Luckily for people based in the South West, there is a multitude of dynamic tech and digital organisations to choose from – namely the 2021 nominees for The SPARKies Best Place to Work award.

To showcase these fantastic companies during Talent Month at TechSPARK, we teamed up with category sponsors Interaction, the strategic workplace design and build experts, to chat with the shortlisted about their take on nourishing a healthy company culture.

Up first is Storm Consultancy, a digital technology agency that helps startups, scaleups and corporate innovators take advantage of opportunities in tech and digital. We caught up with Claudia May, Marketing Manager at Storm.

How would you summarise your workplace culture?

A work life balance is key. Your personal life comes first because when you’re at your best, you thrive.

In a world where you can leave a job on a Friday, get a laptop sent out over the weekend and start a new remote role on Monday doing roughly the same work, how important actually is culture?

Honestly, it really depends on the individual. Some people value working from home and some value being part of a physical team. Usually, when you apply for a job, you look at the culture to see if it suits your needs to be fulfilled in both your work and personal life. It’s important to remember that remote working and not seeing your colleagues is a form of culture that suits certain people.

Our love for the office is the company culture that Storm sells itself on. It’s helpful when hiring like-minded teammates and even our clients have taken on some of our attributes and implemented them in their own companies.

How do you know when you have a strong/good culture? What are the subtle signs?

The team engages when you have a good culture.

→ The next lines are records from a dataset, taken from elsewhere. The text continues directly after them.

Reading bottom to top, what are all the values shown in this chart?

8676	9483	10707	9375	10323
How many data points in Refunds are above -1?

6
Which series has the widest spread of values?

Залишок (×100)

They don’t avoid communal activities and they actively look for ways to be interactive with their colleagues. The bosses are approachable and never dismiss constructive criticism from employees if they feel something isn’t working for them.

The biggest showcase of a good culture and a happy workplace is employee retainment. Our staff turnover is very low for the 12 years we’ve been in business.

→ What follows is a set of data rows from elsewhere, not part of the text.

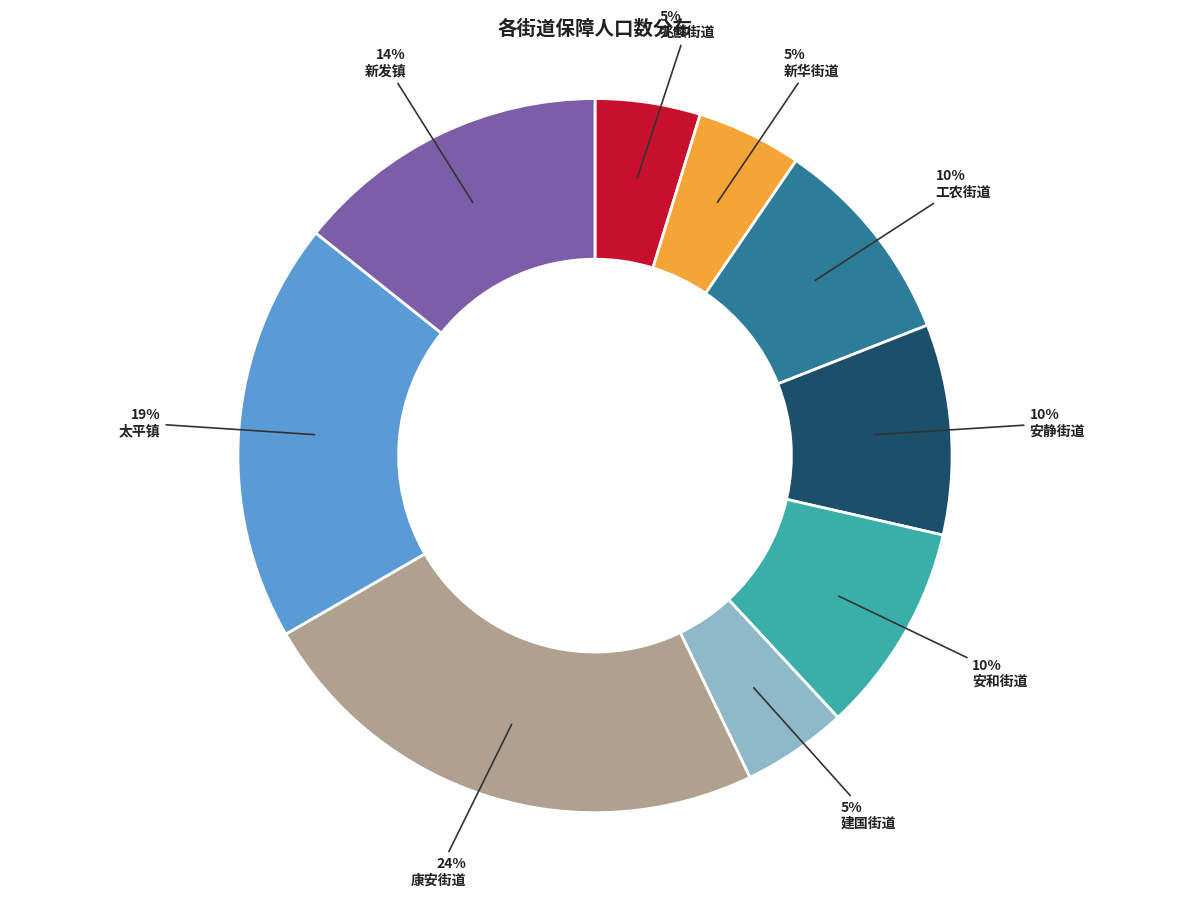

True or false: 太平镇 accounts for 33% of the total.

False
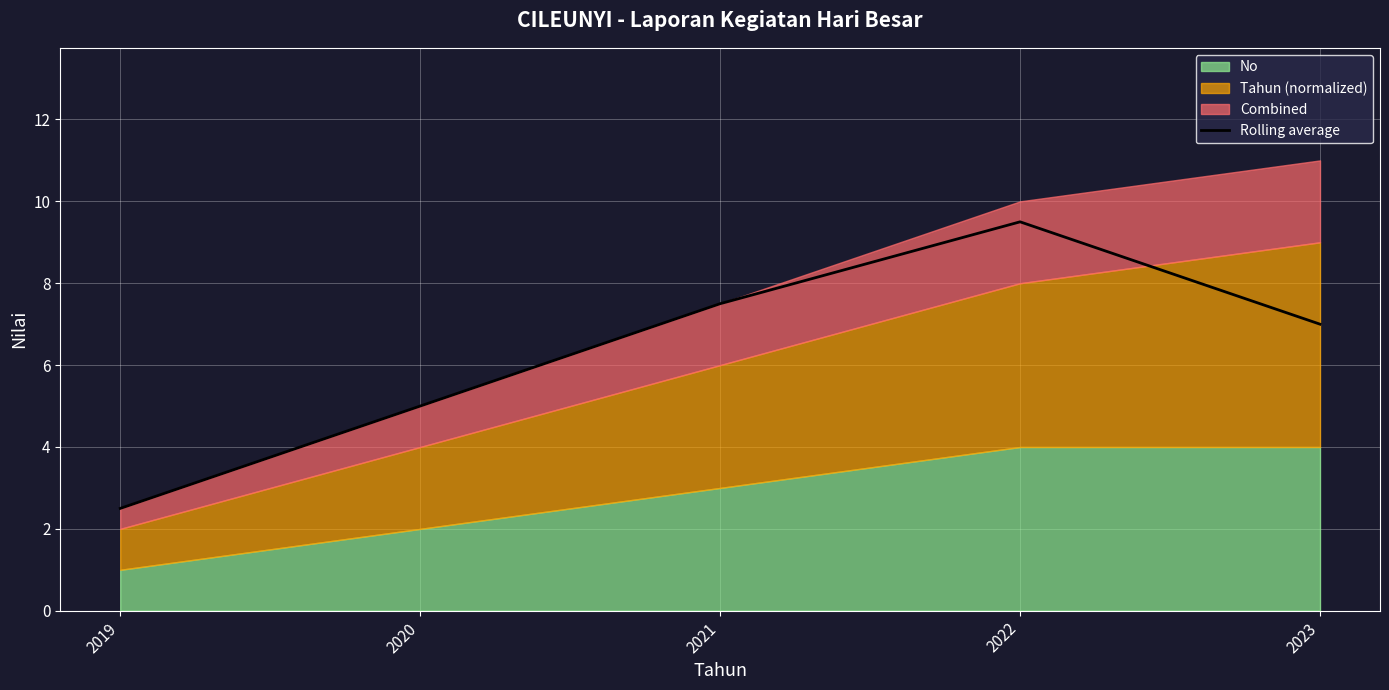

Is it true that the value at 2023 is 10.7?

False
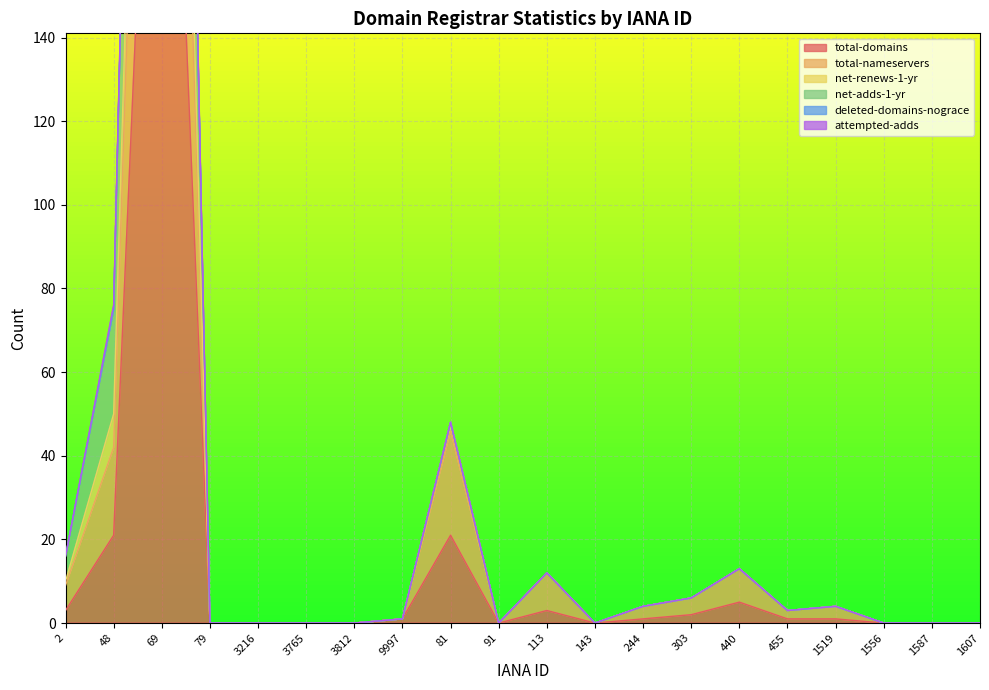

What is the sum of the deleted-domains-nograce values at 113 and 244?

16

What’s the role of leadership in creating culture? To what extent is it their responsibility and to what extent does it belong to the people in the organisation?

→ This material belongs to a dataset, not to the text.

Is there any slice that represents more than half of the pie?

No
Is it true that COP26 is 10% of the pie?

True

The role of leadership is just that. To lead and set an example. If you show you work hard and play hard, then you make that attainable for everyone else in the organisation. It’s up to the leaders to employ team members who fit what you want to achieve in culture and it’s up to employees to engage. If you’re doing it well then they will.

How do you make your company values come alive, rather than just the names of your meeting rooms?

Our biggest values at Storm are balance and making sure everyone is fulfilled with their job role. To achieve a balanced lifestyle, the team works 4.5 day weeks at full pay (no one’s that productive on a Friday afternoon anyway).

We also have an unlimited annual leave policy meaning the team doesn’t burn out and come to work ready to create awesome products for our clients. Half year reviews and an open door policy means there’s always an opportunity to talk about what you want to achieve in your role and with our flat management structure, you’re in charge of your own workload and how you execute it.

As a result of the ‘new normal’ our working practices have changed. What do you see the impacts of hybrid and flexible working being on company culture?

At Storm, we have had many meetings on this topic. We got put into groups to debate this topic and then regrouped and debated again. The conclusion was, that three core days a week in the office are valuable unless you need to get your head down on a project.

Then on the other two days, you can work from where you like unless you have in-person client meetings. The three core days allow us to still implement the fun activities that the team enjoys and get that face to face interaction we love. If we went fully remote we would lose a lot of what makes us a special company to work for.

What are the key considerations when trying to build a culture digitally?

  1. Seamless communication across your chosen platforms. Be reachable when you say that you’ll be reachable.
  2. Create fun and engaging team building activities. In lockdown we had a pastry chef teach us how to make lemon meringue eclairs over zoom. A fun bakealong experience.
  3. Regular check-ins with the team. As a team and individually.

What do companies (or what have you) got wrong about workplace culture?

It’s not just about creating a fun environment. The most important thing you can have in a company is mutual respect across the entire team.

What’s the one thing you’d advise other organisations to think really hard about when considering their culture?

Employees come first. The output of work is far better when you have a happy team building something for a client. When people feel valued they’ll want to give their all to something.